Sin in Soft Focus: Pre-Code Hollywood
by Mark A. Vieira
Vieira's newly published book rediscovers pre-Production Code movies from three standpoints: (1) the films are presented as a complete body of work, in chronological order, giving a sense of how they look and sound; (2) the history of the Code is recounted, how it made these films and, in many cases, unmade them; and (3) the first reference material on this increasingly popular genre is compiled. (Harry N. Abrams, Inc., $39.95)
An exhibition of sumptuous stills from pre-Code films featured in Sin in Soft Focus will be displayed November 5-30, 2:30-8 pm, in the Frieda and Roy Furman Gallery at the Walter Reade Theater. Admission to the Gallery exhibit is free.
Special Screenings (films are double-featured):
Howard Hawks, 1932; 90m
Howard Hawks' favorite film, SCARFACE is the saga of Tony Camonte (Paul Muni), a 30s gangster with the simian looks of unevolved Homo sapiens and the hubris of a hero in a Greek tragedy. (Ben Hecht thought it would be fun to write a movie about "the Borgias living in Chicago today...our Borgia is Al Capone....") From its very first sequence, SCARFACE pulls you into rich, mesmerizing cinema/opera full of potent symbolism and expressionist darkness and light. Following the rise and fall of an amoral creature who's practically pure, unconscious energy, we discover that Camonte's fatal flaw is his obsessive/possessive love for his sister (sensual Ann Dvorak, sister in spirit of Louise Brooks' Lulu in Pandora's Box).
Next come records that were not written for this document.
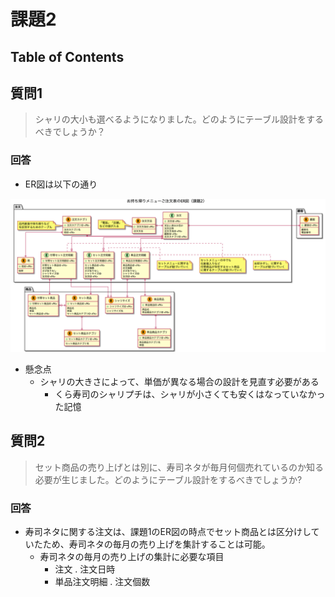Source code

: # 課題2

## Table of Contents
<!-- START doctoc generated TOC please keep comment here to allow auto update -->
<!-- DON'T EDIT THIS SECTION, INSTEAD RE-RUN doctoc TO UPDATE -->



<!-- END doctoc generated TOC please keep comment here to allow auto update -->

## 質問1

> シャリの大小も選べるようになりました。どのようにテーブル設計をするべきでしょうか？

### 回答

- ER図は以下の通り

![](../../../assets/お持ち帰りメニューご注文表のER図（課題2）.png)

- 懸念点
  - シャリの大きさによって、単価が異なる場合の設計を見直す必要がある
    - くら寿司のシャリプチは、シャリが小さくても安くはなっていなかった記憶

## 質問2

> セット商品の売り上げとは別に、寿司ネタが毎月何個売れているのか知る必要が生じました。どのようにテーブル設計をするべきでしょうか?

### 回答

- 寿司ネタに関する注文は、課題1のER図の時点でセット商品とは区分けしていたため、寿司ネタの毎月の売り上げを集計することは可能。
  - 寿司ネタの毎月の売り上げの集計に必要な項目
    - 注文 . 注文日時
    - 単品注文明細 . 注文個数
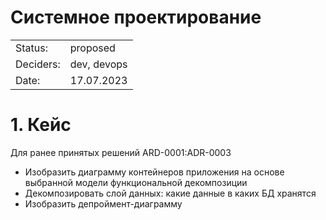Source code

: Системное проектирование
=========
|          |                                                                   |
|----------|-------------------------------------------------------------------|
|Status:   | proposed 
|Deciders: | dev, devops                                                       |
|Date:     | 17.07.2023                                                        |

# 1. Кейс

Для ранее принятых решений ARD-0001:ADR-0003
- Изобразить диаграмму контейнеров приложения на основе выбранной модели 
функциональной декомпозиции
- Декомпозировать слой данных: какие данные в каких БД хранятся
- Изобразить депроймент-диаграмму


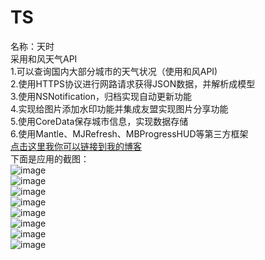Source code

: # TS
名称：天时<br>
采用和风天气API<br>
1.可以查询国内大部分城市的天气状况（使用和风API)<br>
2.使用HTTPS协议进行网路请求获得JSON数据，并解析成模型<br>
3.使用NSNotification，归档实现自动更新功能	<br>
4.实现给图片添加水印功能并集成友盟实现图片分享功能<br>
5.使用CoreData保存城市信息，实现数据存储<br>
6.使用Mantle、MJRefresh、MBProgressHUD等第三方框架<br>
[点击这里我你可以链接到我的博客](http://www.cnblogs.com/jierism/p/5903735.html)<br>
下面是应用的截图：<br>
![image](https://github.com/Jierism/TS/blob/master/ScreenShot/PreBG.jpg)<br>
![image](https://github.com/Jierism/TS/blob/master/ScreenShot/MainView.png)<br>
![image](https://github.com/Jierism/TS/blob/master/ScreenShot/WheatherInfo.jpg)<br>
![image](https://github.com/Jierism/TS/blob/master/ScreenShot/SlideMenu.png)<br>
![image](https://github.com/Jierism/TS/blob/master/ScreenShot/SaveImage.png)<br>
![image](https://github.com/Jierism/TS/blob/master/ScreenShot/ShareImage.png)<br>
![image](https://github.com/Jierism/TS/blob/master/ScreenShot/ShareImage2.png)<br>
![image](https://github.com/Jierism/TS/blob/master/ScreenShot/SlideMenu.png)<br>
In response to censors' outcries, gestures were made toward detoxifying SCARFACE by adding a subtitle--"The Shame of a Nation"--a couple of preachy scenes denouncing gangland violence, and a law-and-order ending in which Tony Camonte, instead of perishing in a blaze of gunfire, is tried, convicted, and executed by hanging. The trial and execution scenes are shot in an abstract, symbolic style, and since Camonte is seen only as a hooded figure, the presence of Mr. Paul Muni was presumably not required.(With Boris Karloff and George Raft.)
Mon Nov 8: 4:15 and 8:30
Jack Conway, 1934; 115m
A subversive biopic about Mexican revolutionary Pancho Villa, with rowdy, grufty Wallace Beery in the title role; lovely Fay Wray, dark-haired for this movie, as an aristocarat who falls for the rough rebel; and Lee Tracy as the journalist who records Villa's legend. Howard Hawks reunited with SCARFACE writer Ben Hecht for this project, but due to a variety of problems--Tracy's arrest for insulting Mexico, a ballooning budget--the director was either fired or quit halfway through the shoot. "I tried to make a strange man, humorous but vicious, out of Villa, as he was in real life...," said Hawks; for Hawksian aficionados, there's plenty to show the director's hand at work in a film that features one of Beery's best performances.